If claimants had sought to recover the same cause of action against San Juan in another court, this judgment could be used to prevent such a suit, because it finally dismisses that cause of action on the merits. It cannot be used, however, to prevent relitigation of an entirely different issue – the amount of claimants' damages – that was not incorporated in, enforced, or decided by the judgment in question. For perhaps obvious reasons, research has failed to disclose any authority for the proposition that in order for relitigation of an issue to be barred by the doctrine of collateral estoppel, the final judgment on which reliance is placed must decide that issue, not some other, unrelated issue. If it is necessary to articulate this rather obvious truth, the Court does so here.

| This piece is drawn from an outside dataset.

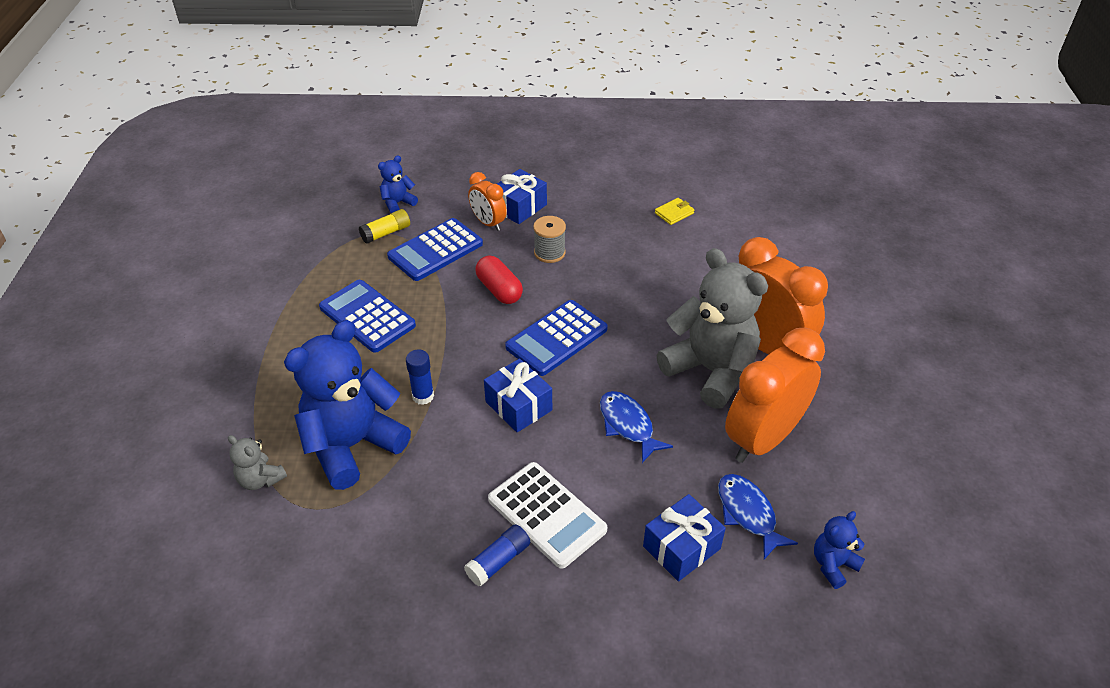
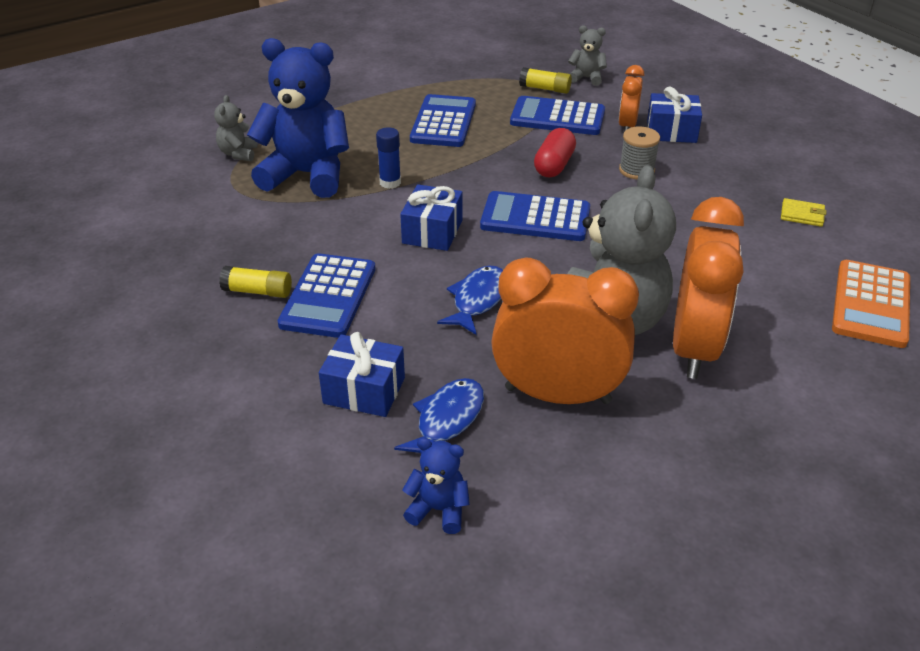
camera: 55 degrees right, 5 degrees down
(398, 203) = (586, 78): blue teddy bear -> grey teddy bear
(498, 561) = (258, 291): blue glue stick -> yellow glue stick
(546, 515) = (328, 296): white calculator -> blue calculator
(783, 244) = (871, 304): none -> orange calculator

In the instant situation, determining whether the claimants had a viable cause of action against San Juan did not finally determine the issue of the amount of damages claimants would have been awarded if the cause of action were viable.

For the reasons set forth above, both branches of defendant's motion for summary judgment are denied.

November 7, 2003
Albany, New York

Judge of the Court of Claims

The following papers were read on defendant's motion for summary judgment in its favor:

1. Notice of Motion and Memorandum with Exhibits of Dennis M. Acton, Esq., AAG., with annexed Exhibits, and annexed affidavit of George R. Gaborow, P.E.

2. Affidavit in Opposition of Arthur H. Thorn, Esq., with annexed Exhibits

3. Reply Affidavit of Arthur H. Thorn, Esq.

4. Reply Affidavit of Charles Randall, Esq.